▶ _Source data_:
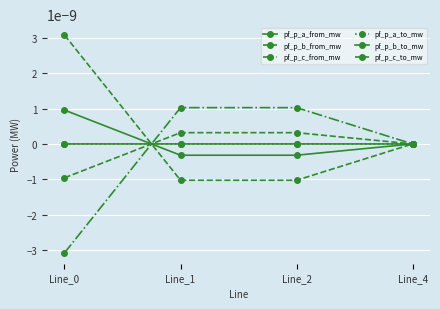

Does the chart have visible grid lines?

Yes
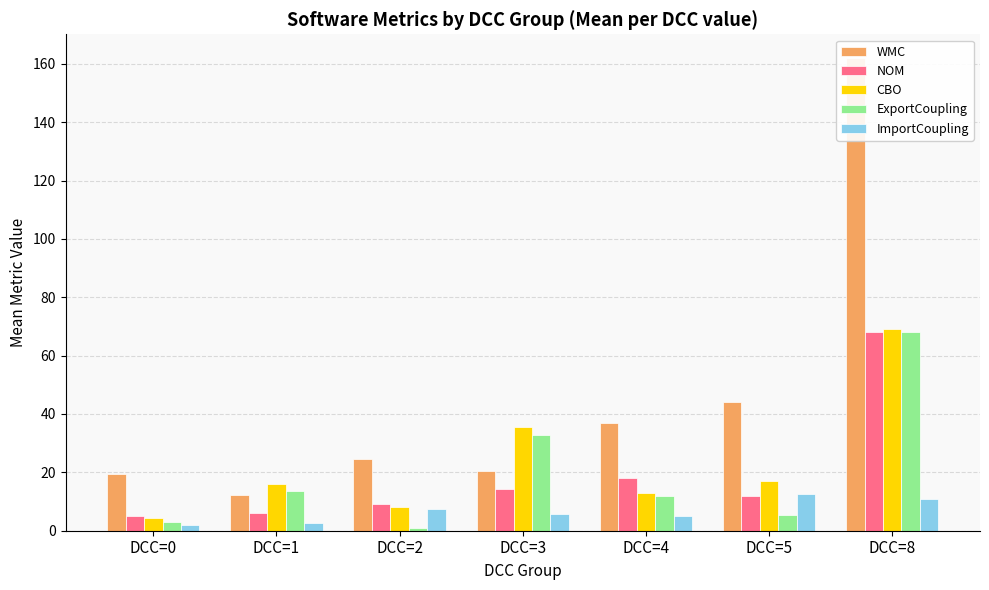

What is the sum of the ExportCoupling values at DCC=5 and DCC=8?

73.5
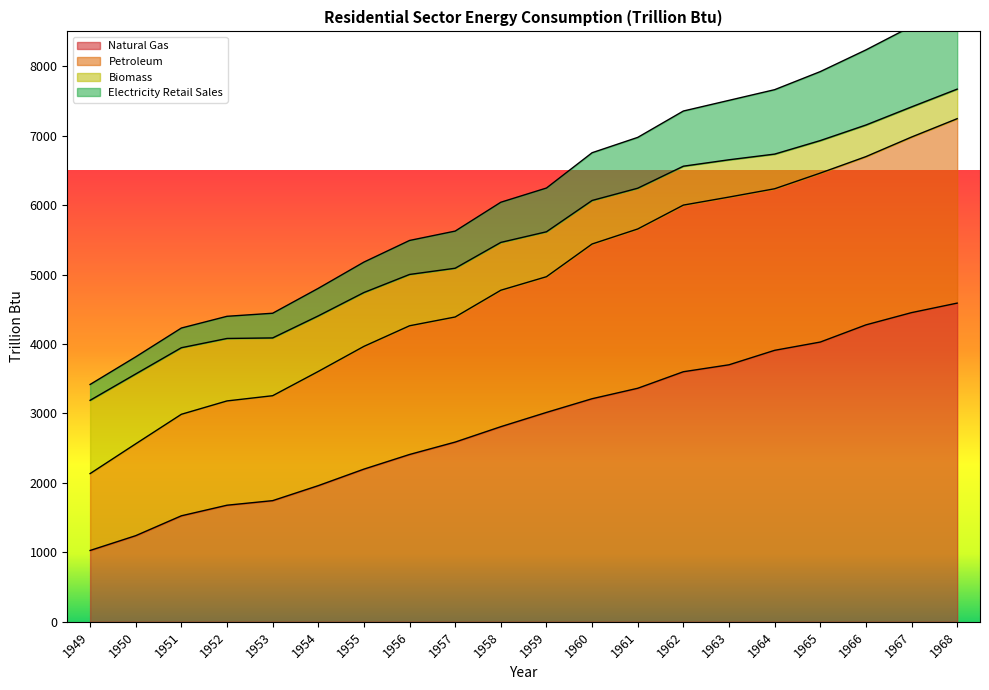

At which label does Natural Gas reach its minimum?

1949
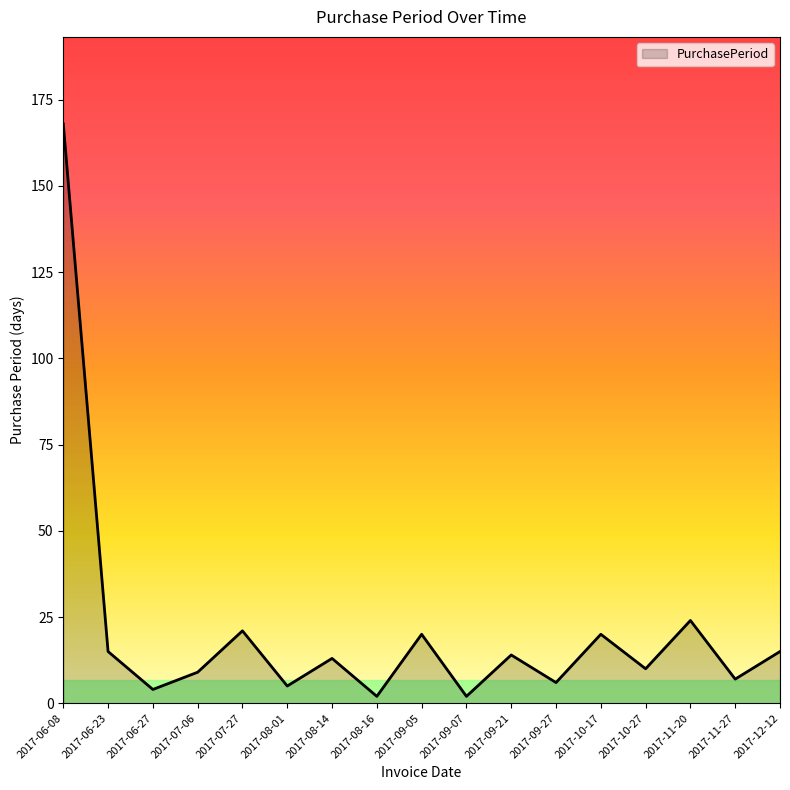

What is the greatest value displayed?

168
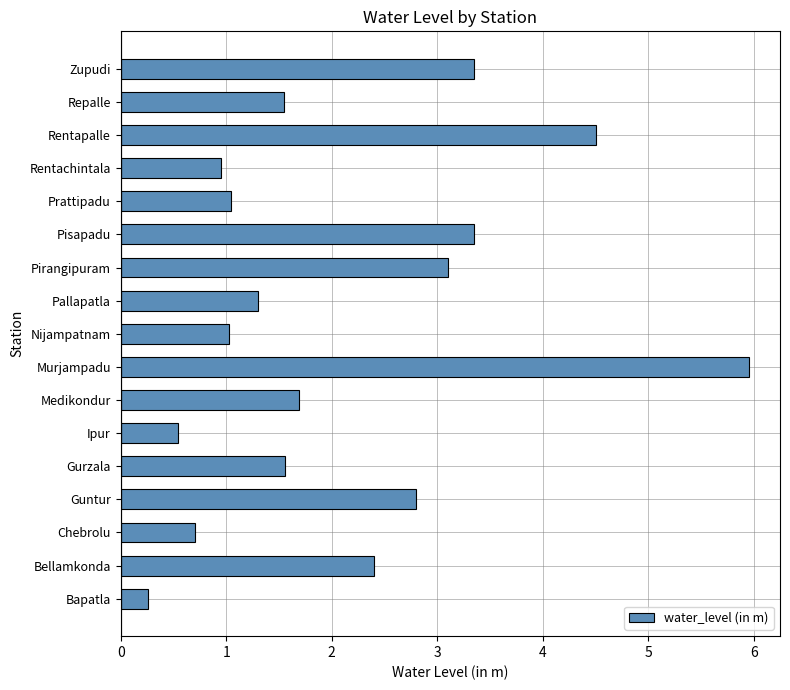

The chart shows a value of 1.9 at Pirangipuram. True or false?

False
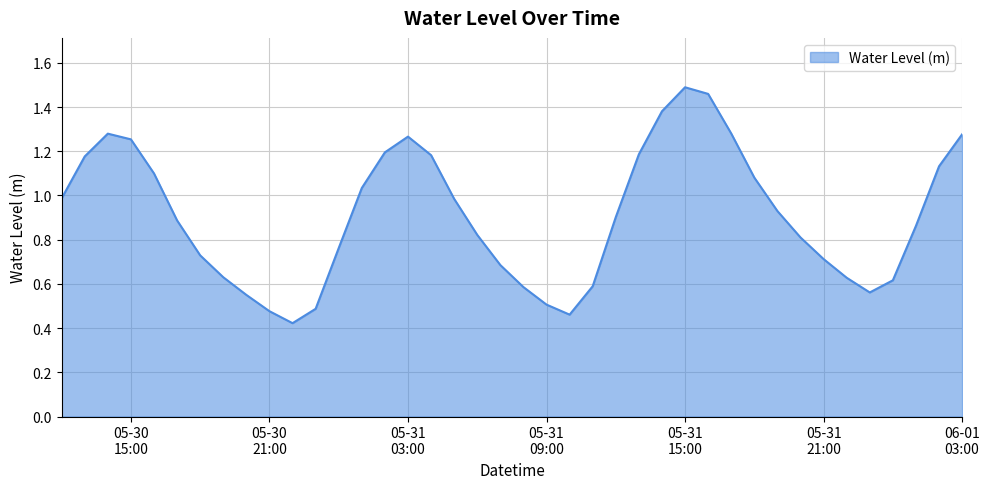

Does the chart have visible grid lines?

Yes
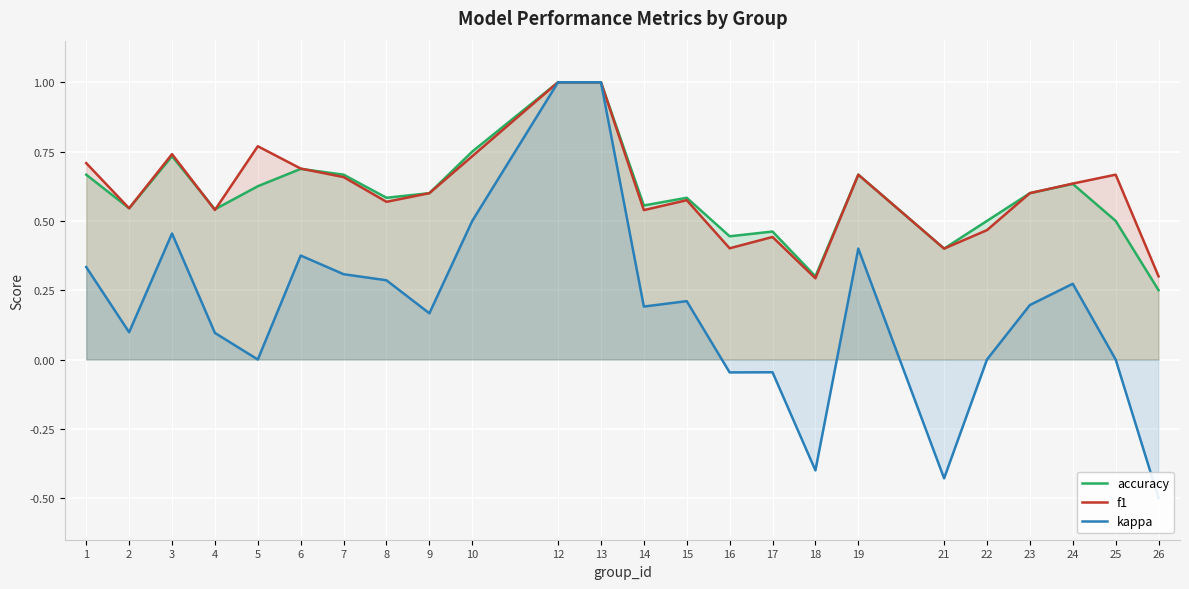

Reading right to left, list all the values displayed in this chart.

accuracy: 26=0.2	25=0.5	24=0.6	23=0.6	22=0.5	21=0.4	19=0.7	18=0.3	17=0.5	16=0.4	15=0.6	14=0.6	13=1.0	12=1.0	10=0.8	9=0.6	8=0.6	7=0.7	6=0.7	5=0.6	4=0.5	3=0.7	2=0.5	1=0.7
f1: 26=0.3	25=0.7	24=0.6	23=0.6	22=0.5	21=0.4	19=0.7	18=0.3	17=0.4	16=0.4	15=0.6	14=0.5	13=1.0	12=1.0	10=0.7	9=0.6	8=0.6	7=0.7	6=0.7	5=0.8	4=0.5	3=0.7	2=0.5	1=0.7
kappa: 26=-0.5	25=0.0	24=0.3	23=0.2	22=0.0	21=-0.4	19=0.4	18=-0.4	17=-0.0	16=-0.0	15=0.2	14=0.2	13=1.0	12=1.0	10=0.5	9=0.2	8=0.3	7=0.3	6=0.4	5=0.0	4=0.1	3=0.5	2=0.1	1=0.3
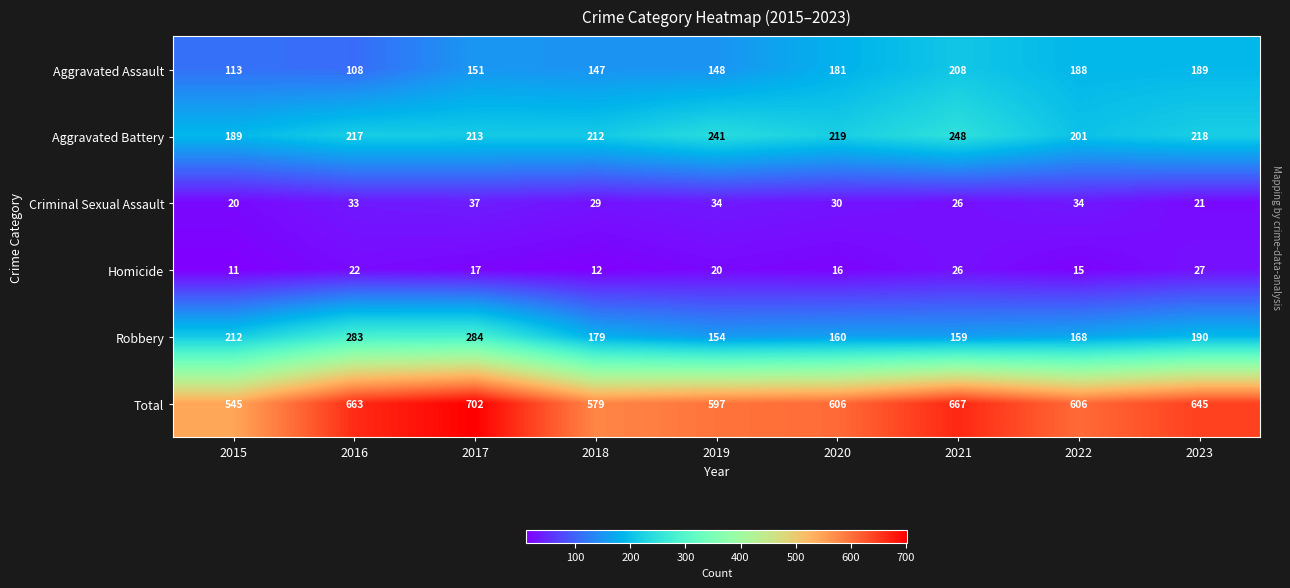

At 2015, list the series in order from largest to smallest.

Total, Robbery, Aggravated Battery, Aggravated Assault, Criminal Sexual Assault, Homicide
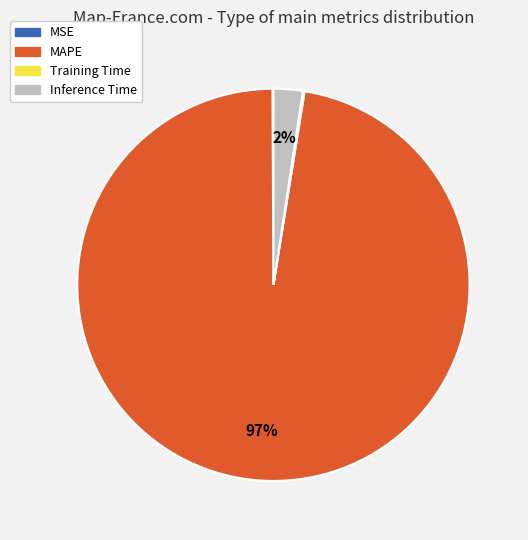

Which has a higher value, MAPE or Inference Time?

MAPE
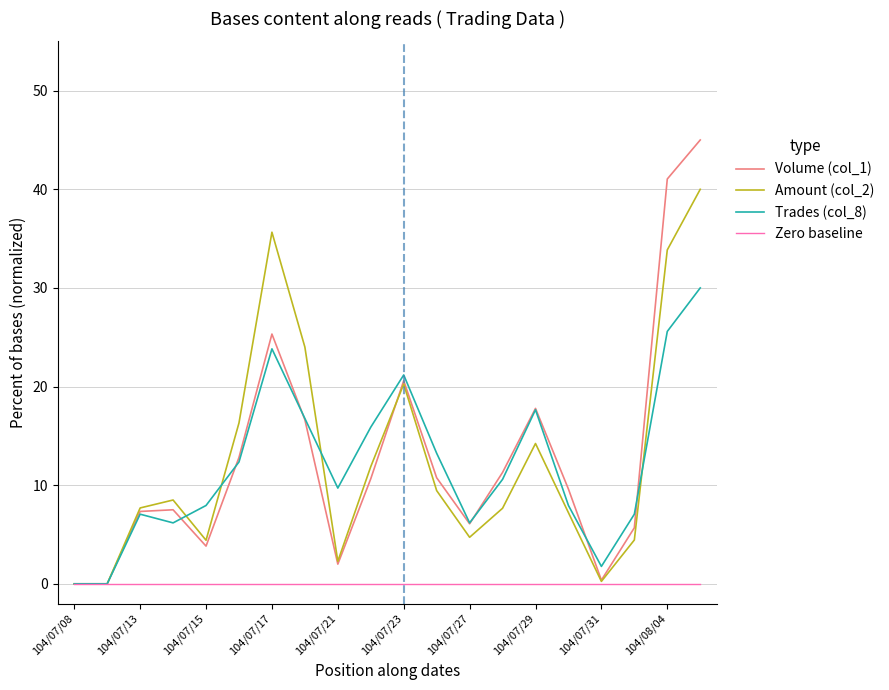

What is the greatest value displayed?

45.0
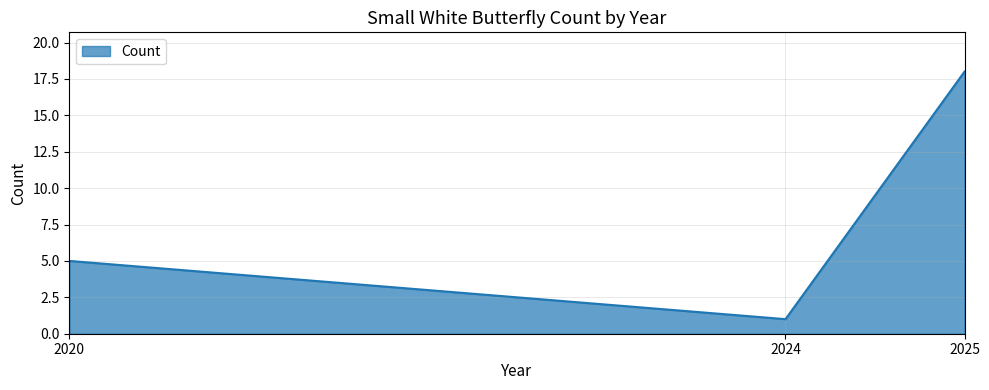

How many categories are shown in the chart?

3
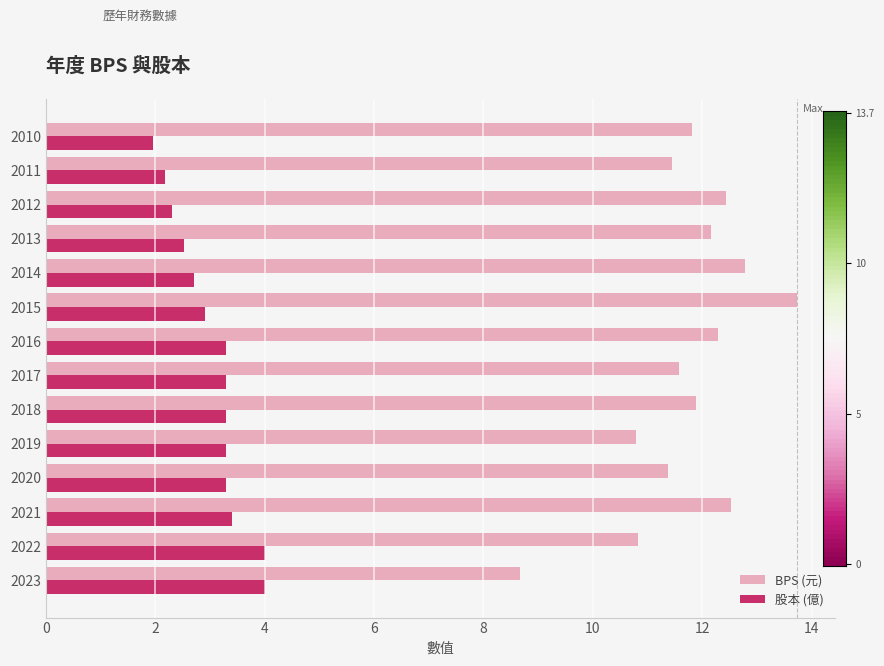

Which series has the widest spread of values?

BPS (元)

▶ _Prompt_: Copy out every item above word for word, leaving out the pictures.

▶ _Result of the exercise_:
Does the chart have visible grid lines?

Yes

What is the sum of the ExportCoupling values at DCC=5 and DCC=8?

73.5

At which label does Natural Gas reach its minimum?

1949

What is the greatest value displayed?

168

The chart shows a value of 1.9 at Pirangipuram. True or false?

False

Does the chart have visible grid lines?

Yes

Reading right to left, list all the values displayed in this chart.

accuracy: 26=0.2	25=0.5	24=0.6	23=0.6	22=0.5	21=0.4	19=0.7	18=0.3	17=0.5	16=0.4	15=0.6	14=0.6	13=1.0	12=1.0	10=0.8	9=0.6	8=0.6	7=0.7	6=0.7	5=0.6	4=0.5	3=0.7	2=0.5	1=0.7
f1: 26=0.3	25=0.7	24=0.6	23=0.6	22=0.5	21=0.4	19=0.7	18=0.3	17=0.4	16=0.4	15=0.6	14=0.5	13=1.0	12=1.0	10=0.7	9=0.6	8=0.6	7=0.7	6=0.7	5=0.8	4=0.5	3=0.7	2=0.5	1=0.7
kappa: 26=-0.5	25=0.0	24=0.3	23=0.2	22=0.0	21=-0.4	19=0.4	18=-0.4	17=-0.0	16=-0.0	15=0.2	14=0.2	13=1.0	12=1.0	10=0.5	9=0.2	8=0.3	7=0.3	6=0.4	5=0.0	4=0.1	3=0.5	2=0.1	1=0.3

At 2015, list the series in order from largest to smallest.

Total, Robbery, Aggravated Battery, Aggravated Assault, Criminal Sexual Assault, Homicide

Which has a higher value, MAPE or Inference Time?

MAPE

What is the greatest value displayed?

45.0

How many categories are shown in the chart?

3

Which series has the widest spread of values?

BPS (元)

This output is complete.